_EXERCISE GOAL_
Rewrite the Upper Mississippi River Basin text between "Figure 1a. Upper" and "Foks, USGS, 2017.", inclusive, putting "monthly" in place of "quarterly".

_GIVEN TEXT_
Map of watersheds and sampling sites of the Upper Mississippi River Basin

Figure 1a. Upper Mississippi River Basin major tributary watersheds and sampling locations for 2015-17 study. Yellow dots mark mainstem Mississippi River, major tributary, and Chippewa River basin sampling sites that were visited quarterly during 2015-17; black dots and red dots mark targeted sampling sites visited one time during 2015-17. Creator: Sydney Foks, USGS, 2017. 

(Public domain.)

Statement of Problem: Land cover and land use (LC/LU), climate, and biogeochemical processing are significant drivers of the concentrations and loads of carbon, nutrients (nitrogen and phosphorus), and products of geologic weathering in streams and rivers over broad spatial and temporal scales. While knowledge of watershed LC/LU can help explain water quality at a given location, the spatial and temporal influence is likely to vary by type of constituent, hydrologic regime, and intensity of the specific LC/LU. A common generalization is that water quality across headwater streams (starting point of streams) is highly variable in time and space, and that water quality variability decreases with downstream transport and the incorporation of water from a greater contributing area. While this is a reasonable generalization, this type of analysis is relatively untested for a broad range of constituents and spatial and temporal scales.

In this project we propose to investigate the spatiotemporal variance of water quality in stream networks using existing and newly acquired data from multiple watersheds varying in size, LC/LU, climate, and geologic setting to advance our understanding and predictions of surface water carbon and nutrients dynamics across scales. This project will build upon recent efforts in the Upper Mississippi River Basin (UMRB), which focused on targeted water quality sampling and the concentrations, fluxes, and transformation of carbon, nitrogen, and major ions throughout the watershed from headwater streams to the mainstem Mississippi River over two years, 2015-2017. The UMRB, which we define as the area upstream of Lock & Dam 8 near LaCrosse, WI, provides an ideal opportunity to investigate network-level connections in a nationally significant watershed (Figure 1a).  

Map of land use and land cover in Upper Mississippi River Basin

Figure 1b. Upper Mississippi River Basin land cover and land use. Yellow dots are 2015-17 study sampling locations. Creator: Britta Voss, 2016.

(Public domain.)

_PROVIDED MATERIAL_
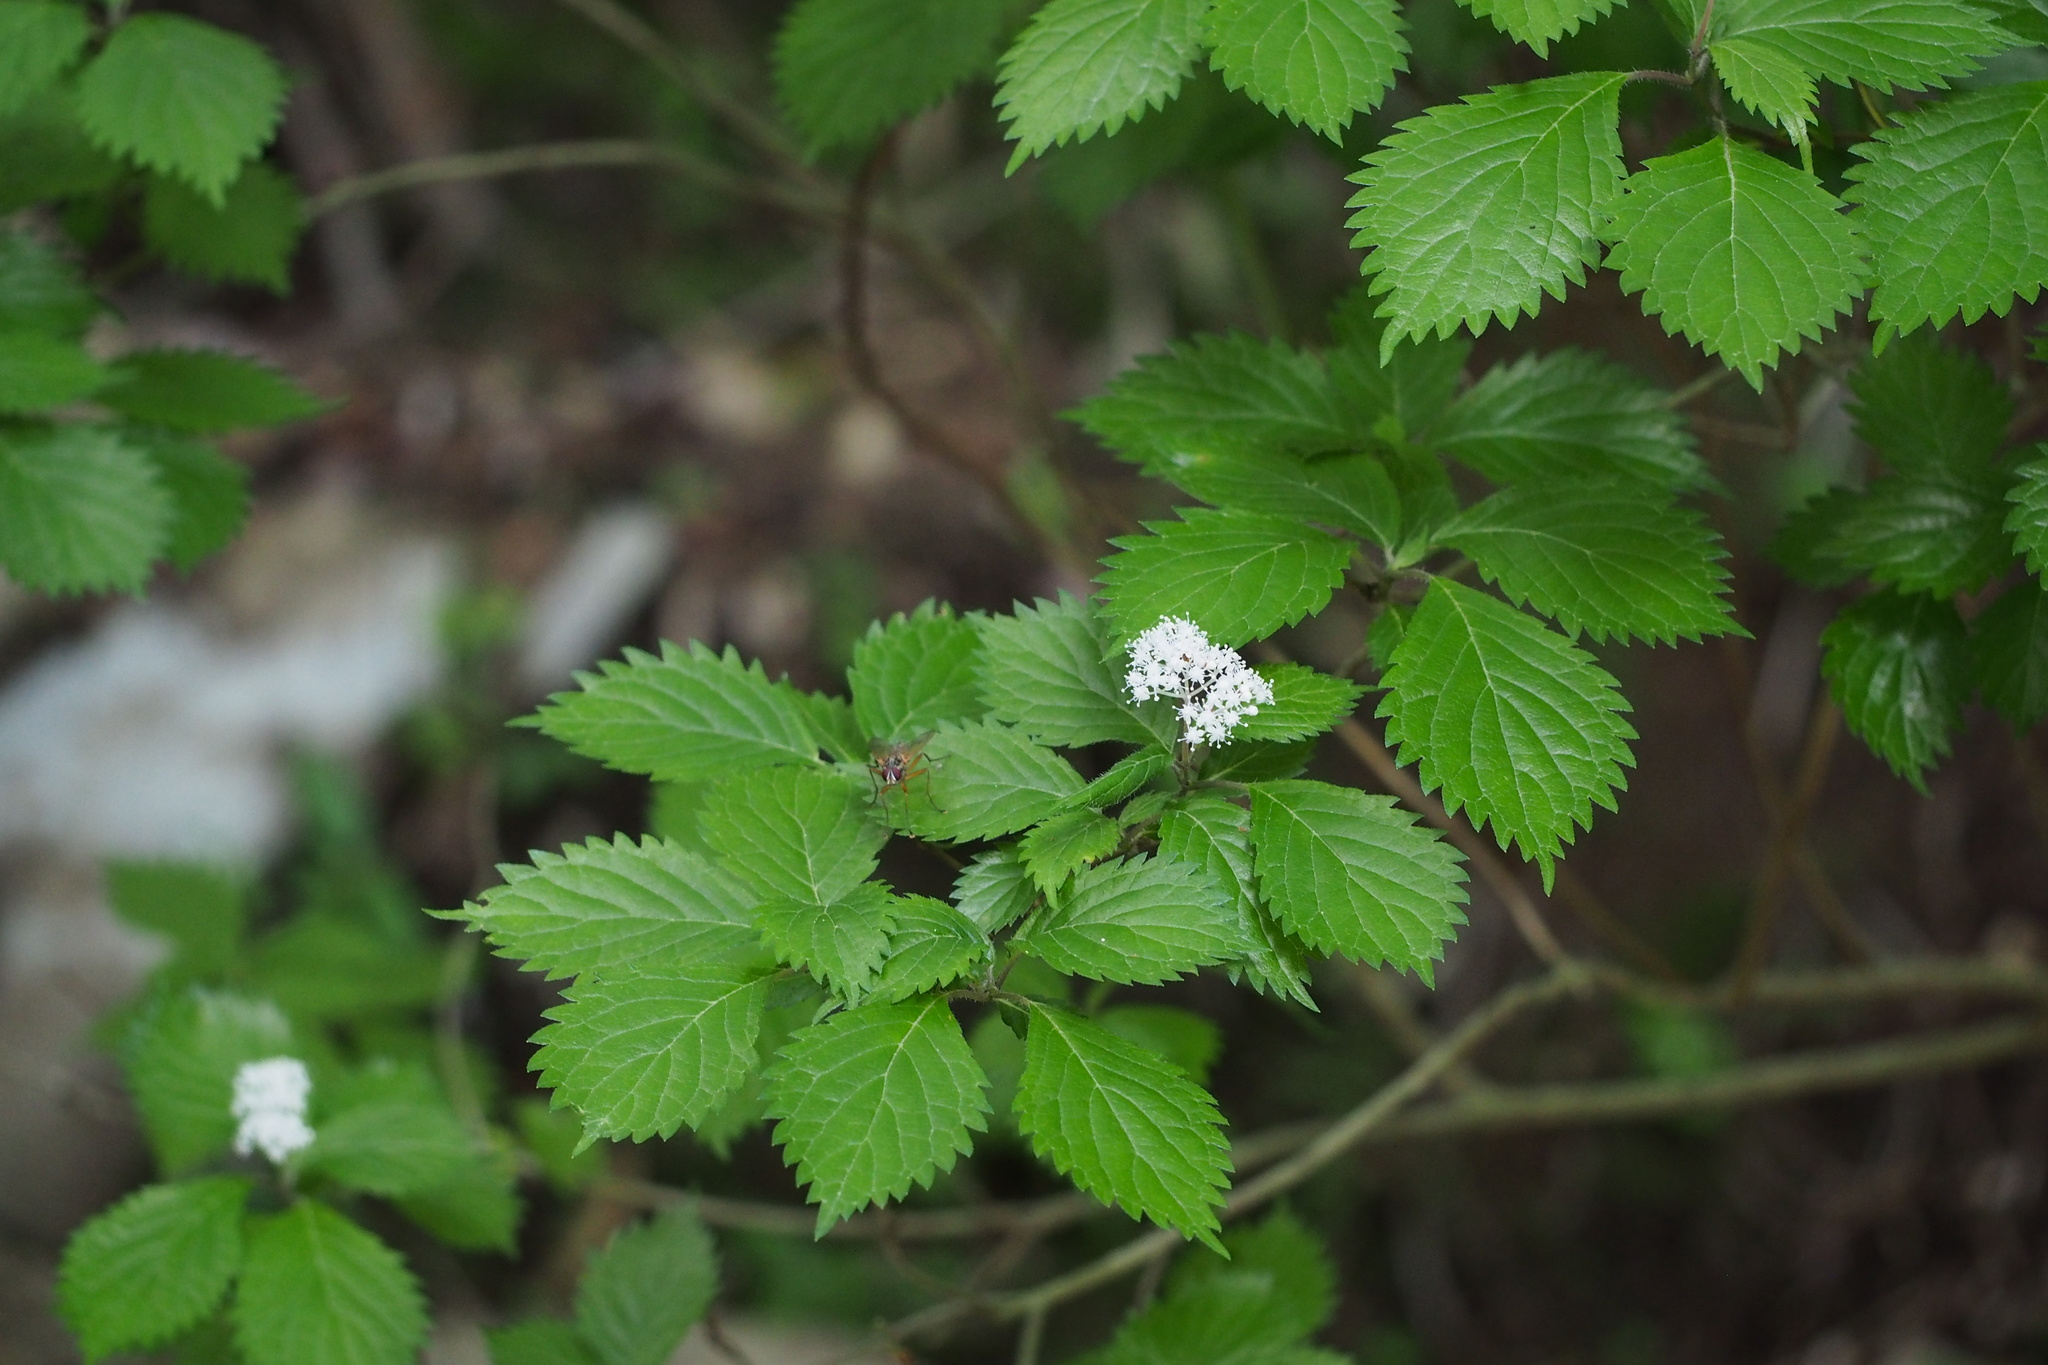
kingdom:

_RESPONSE TO THE TASK_
Figure 1a. Upper Mississippi River Basin major tributary watersheds and sampling locations for 2015-17 study. Yellow dots mark mainstem Mississippi River, major tributary, and Chippewa River basin sampling sites that were visited monthly during 2015-17; black dots and red dots mark targeted sampling sites visited one time during 2015-17. Creator: Sydney Foks, USGS, 2017.